_MATERIAL SUPPLIED:_
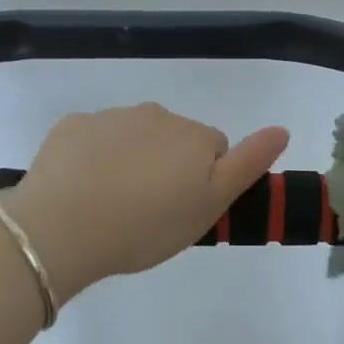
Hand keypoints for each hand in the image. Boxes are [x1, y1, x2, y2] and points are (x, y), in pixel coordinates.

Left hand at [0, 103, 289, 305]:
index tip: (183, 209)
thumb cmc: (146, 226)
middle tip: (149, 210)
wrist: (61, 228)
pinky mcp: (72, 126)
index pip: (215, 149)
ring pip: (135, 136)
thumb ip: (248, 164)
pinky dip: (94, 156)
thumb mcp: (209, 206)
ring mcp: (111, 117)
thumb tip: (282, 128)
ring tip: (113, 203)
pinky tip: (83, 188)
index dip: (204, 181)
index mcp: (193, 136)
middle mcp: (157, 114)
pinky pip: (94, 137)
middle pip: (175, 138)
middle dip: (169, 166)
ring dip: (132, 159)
...
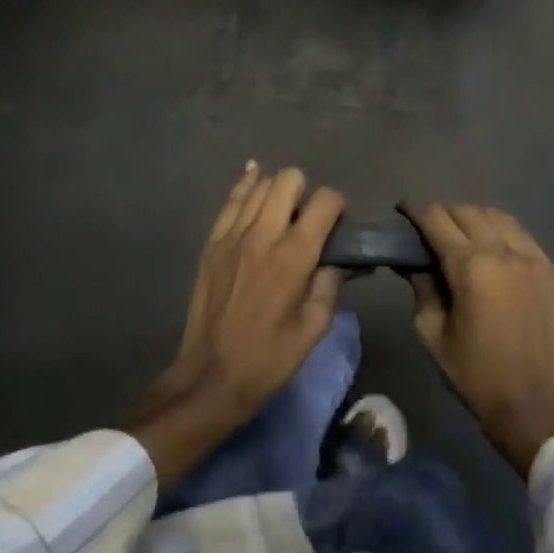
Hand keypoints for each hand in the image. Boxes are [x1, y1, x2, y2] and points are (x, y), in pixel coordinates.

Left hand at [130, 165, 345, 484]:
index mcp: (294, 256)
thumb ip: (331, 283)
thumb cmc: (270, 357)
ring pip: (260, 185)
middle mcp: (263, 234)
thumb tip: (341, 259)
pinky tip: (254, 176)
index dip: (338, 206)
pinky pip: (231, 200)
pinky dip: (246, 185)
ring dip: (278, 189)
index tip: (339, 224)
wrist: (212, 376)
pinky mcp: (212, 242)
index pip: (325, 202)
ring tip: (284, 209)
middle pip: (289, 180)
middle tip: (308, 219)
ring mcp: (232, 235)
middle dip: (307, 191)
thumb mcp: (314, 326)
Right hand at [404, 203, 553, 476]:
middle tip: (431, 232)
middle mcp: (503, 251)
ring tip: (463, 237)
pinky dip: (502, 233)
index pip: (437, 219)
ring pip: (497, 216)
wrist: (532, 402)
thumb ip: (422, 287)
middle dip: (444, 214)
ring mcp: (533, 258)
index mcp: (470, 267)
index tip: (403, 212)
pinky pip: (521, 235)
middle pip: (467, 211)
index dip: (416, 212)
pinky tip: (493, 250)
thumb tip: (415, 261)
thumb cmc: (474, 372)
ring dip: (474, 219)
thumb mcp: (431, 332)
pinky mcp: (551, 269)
...
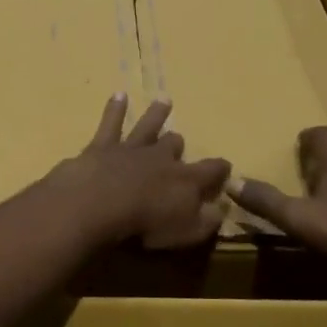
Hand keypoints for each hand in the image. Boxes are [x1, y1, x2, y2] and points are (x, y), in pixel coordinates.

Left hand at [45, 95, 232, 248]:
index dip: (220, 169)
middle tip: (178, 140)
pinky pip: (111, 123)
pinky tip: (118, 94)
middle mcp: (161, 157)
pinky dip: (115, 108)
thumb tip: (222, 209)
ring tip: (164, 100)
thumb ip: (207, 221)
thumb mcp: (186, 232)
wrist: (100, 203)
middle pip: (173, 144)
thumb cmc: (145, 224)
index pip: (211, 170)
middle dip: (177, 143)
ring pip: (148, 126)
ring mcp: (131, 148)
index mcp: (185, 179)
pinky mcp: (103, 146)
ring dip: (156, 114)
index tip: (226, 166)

_INSTRUCTIONS FOR THE TASK:_ Reproduce all lines from the records above that include the word "Left".

_PROBLEM SOLUTION:_
Left hand at [0, 103, 289, 305]:
Left hand at [130, 165, 345, 484]:
Left hand at [45, 95, 232, 248]:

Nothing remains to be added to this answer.